What is required – Every line that holds the word "event" needs to be copied from the data below.

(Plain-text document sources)
......

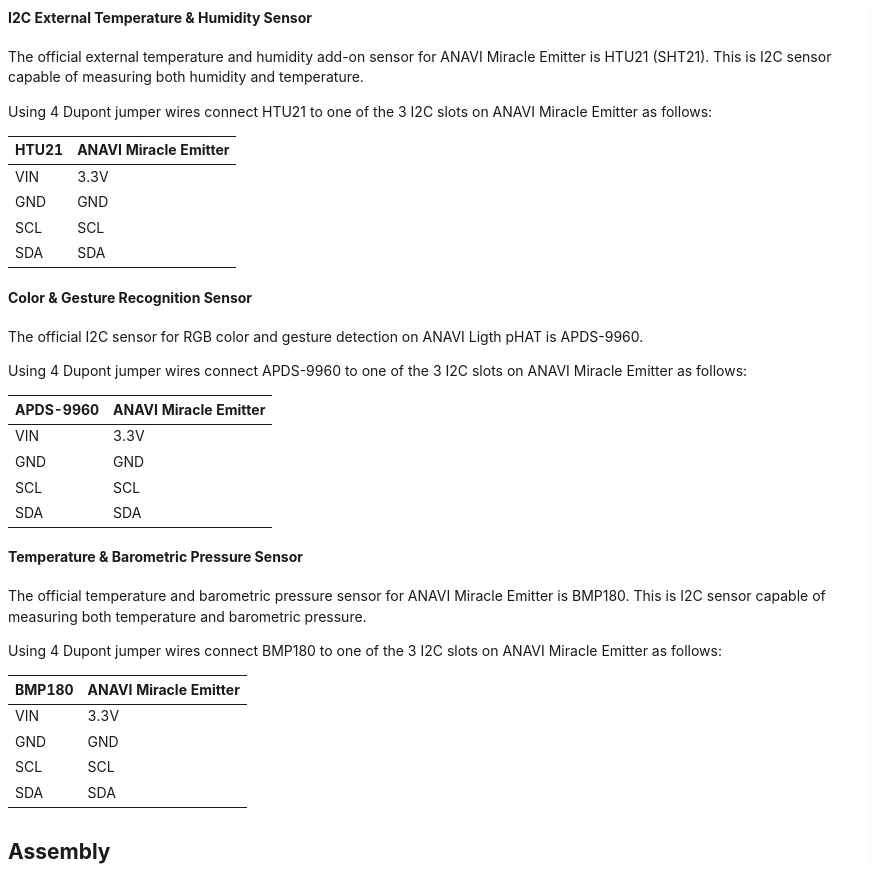 
#### I2C External Temperature & Humidity Sensor

The official external temperature and humidity add-on sensor for ANAVI Miracle Emitter is HTU21 (SHT21). This is I2C sensor capable of measuring both humidity and temperature.

Using 4 Dupont jumper wires connect HTU21 to one of the 3 I2C slots on ANAVI Miracle Emitter as follows:

| HTU21    | ANAVI Miracle Emitter |
| -------- |:-------------- |
| VIN      | 3.3V           |
| GND      | GND            |
| SCL      | SCL            |
| SDA      | SDA            |

#### Color & Gesture Recognition Sensor

The official I2C sensor for RGB color and gesture detection on ANAVI Ligth pHAT is APDS-9960.

Using 4 Dupont jumper wires connect APDS-9960 to one of the 3 I2C slots on ANAVI Miracle Emitter as follows:

| APDS-9960  | ANAVI Miracle Emitter |
| ---------- |:-------------- |
| VIN        | 3.3V           |
| GND        | GND            |
| SCL        | SCL            |
| SDA        | SDA            |

#### Temperature & Barometric Pressure Sensor

The official temperature and barometric pressure sensor for ANAVI Miracle Emitter is BMP180. This is I2C sensor capable of measuring both temperature and barometric pressure.

Using 4 Dupont jumper wires connect BMP180 to one of the 3 I2C slots on ANAVI Miracle Emitter as follows:

| BMP180   | ANAVI Miracle Emitter |
| -------- |:-------------- |
| VIN      | 3.3V           |
| GND      | GND            |
| SCL      | SCL            |
| SDA      | SDA            |

## Assembly
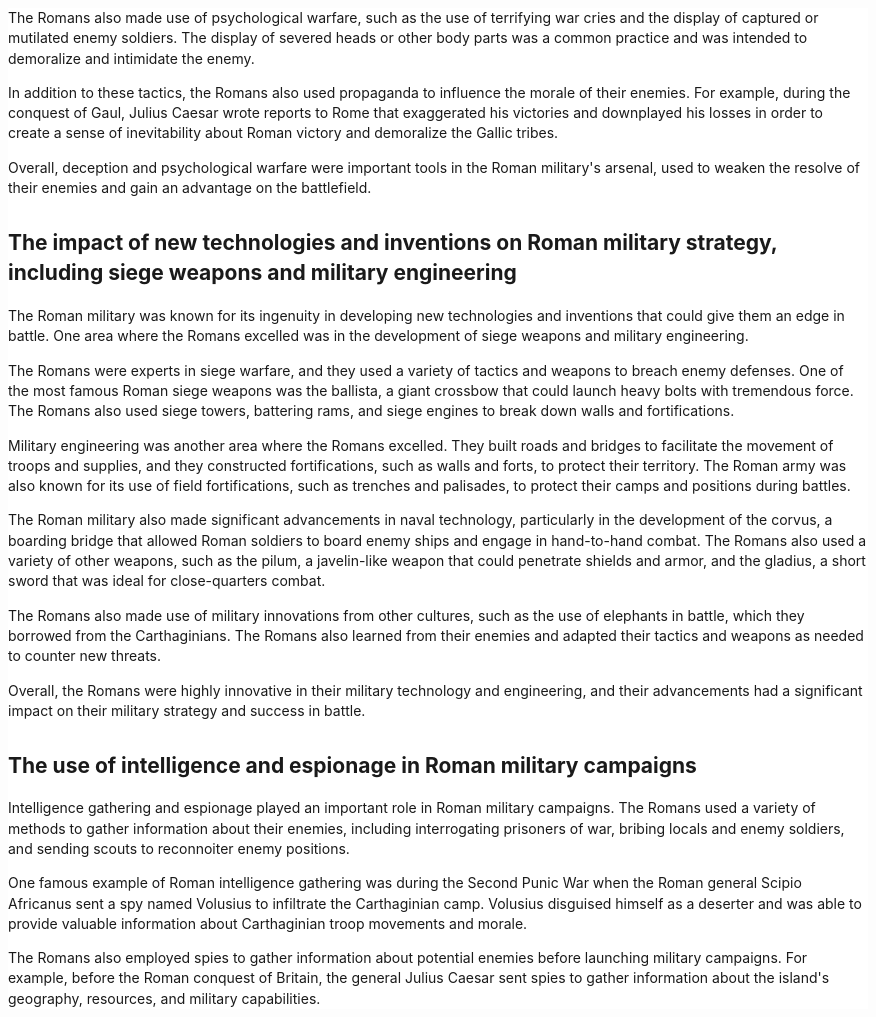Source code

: The Romans also made use of psychological warfare, such as the use of terrifying war cries and the display of captured or mutilated enemy soldiers. The display of severed heads or other body parts was a common practice and was intended to demoralize and intimidate the enemy.

In addition to these tactics, the Romans also used propaganda to influence the morale of their enemies. For example, during the conquest of Gaul, Julius Caesar wrote reports to Rome that exaggerated his victories and downplayed his losses in order to create a sense of inevitability about Roman victory and demoralize the Gallic tribes.

Overall, deception and psychological warfare were important tools in the Roman military's arsenal, used to weaken the resolve of their enemies and gain an advantage on the battlefield.

## The impact of new technologies and inventions on Roman military strategy, including siege weapons and military engineering
The Roman military was known for its ingenuity in developing new technologies and inventions that could give them an edge in battle. One area where the Romans excelled was in the development of siege weapons and military engineering.

The Romans were experts in siege warfare, and they used a variety of tactics and weapons to breach enemy defenses. One of the most famous Roman siege weapons was the ballista, a giant crossbow that could launch heavy bolts with tremendous force. The Romans also used siege towers, battering rams, and siege engines to break down walls and fortifications.

Military engineering was another area where the Romans excelled. They built roads and bridges to facilitate the movement of troops and supplies, and they constructed fortifications, such as walls and forts, to protect their territory. The Roman army was also known for its use of field fortifications, such as trenches and palisades, to protect their camps and positions during battles.

The Roman military also made significant advancements in naval technology, particularly in the development of the corvus, a boarding bridge that allowed Roman soldiers to board enemy ships and engage in hand-to-hand combat. The Romans also used a variety of other weapons, such as the pilum, a javelin-like weapon that could penetrate shields and armor, and the gladius, a short sword that was ideal for close-quarters combat.

The Romans also made use of military innovations from other cultures, such as the use of elephants in battle, which they borrowed from the Carthaginians. The Romans also learned from their enemies and adapted their tactics and weapons as needed to counter new threats.

Overall, the Romans were highly innovative in their military technology and engineering, and their advancements had a significant impact on their military strategy and success in battle.

## The use of intelligence and espionage in Roman military campaigns
Intelligence gathering and espionage played an important role in Roman military campaigns. The Romans used a variety of methods to gather information about their enemies, including interrogating prisoners of war, bribing locals and enemy soldiers, and sending scouts to reconnoiter enemy positions. 

One famous example of Roman intelligence gathering was during the Second Punic War when the Roman general Scipio Africanus sent a spy named Volusius to infiltrate the Carthaginian camp. Volusius disguised himself as a deserter and was able to provide valuable information about Carthaginian troop movements and morale.

The Romans also employed spies to gather information about potential enemies before launching military campaigns. For example, before the Roman conquest of Britain, the general Julius Caesar sent spies to gather information about the island's geography, resources, and military capabilities. 
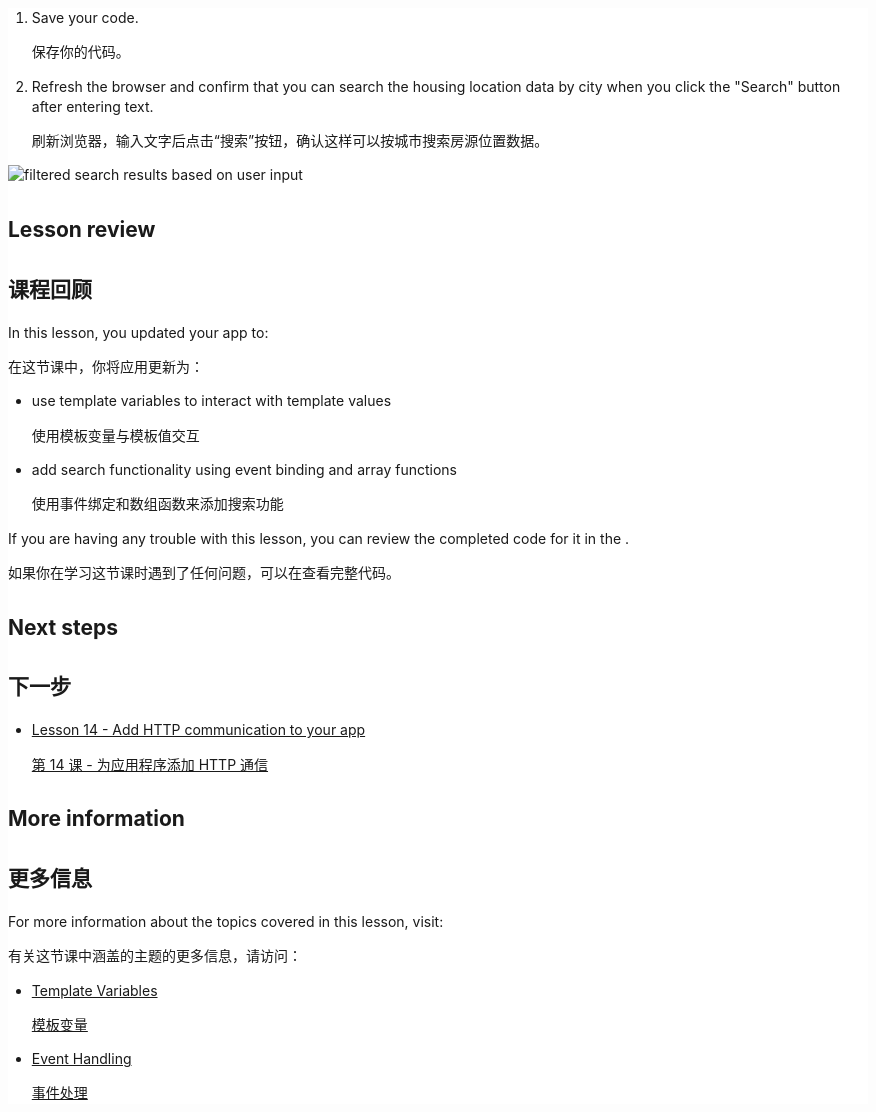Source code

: 1. Save your code.

   保存你的代码。

1. Refresh the browser and confirm that you can search the housing location data by city when you click the "Search" button after entering text.

   刷新浏览器，输入文字后点击“搜索”按钮，确认这样可以按城市搜索房源位置数据。

<section class="lightbox">
<img alt="filtered search results based on user input" src="generated/images/guide/faa/homes-app-lesson-13-step-3.png">
</section>

## Lesson review

## 课程回顾

In this lesson, you updated your app to:

在这节课中，你将应用更新为：

* use template variables to interact with template values

  使用模板变量与模板值交互

* add search functionality using event binding and array functions

  使用事件绑定和数组函数来添加搜索功能

If you are having any trouble with this lesson, you can review the completed code for it in the <live-example></live-example>.

如果你在学习这节课时遇到了任何问题，可以在<live-example></live-example>查看完整代码。

## Next steps

## 下一步

* [Lesson 14 - Add HTTP communication to your app](tutorial/first-app/first-app-lesson-14)

  [第 14 课 - 为应用程序添加 HTTP 通信](tutorial/first-app/first-app-lesson-14)

## More information

## 更多信息

For more information about the topics covered in this lesson, visit:

有关这节课中涵盖的主题的更多信息，请访问：

* [Template Variables](/guide/template-reference-variables)

  [模板变量](/guide/template-reference-variables)

* [Event Handling](/guide/event-binding)

  [事件处理](/guide/event-binding)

......

Result of this exercise –
* add search functionality using event binding and array functions
* [Event Handling](/guide/event-binding)
  [事件处理](/guide/event-binding)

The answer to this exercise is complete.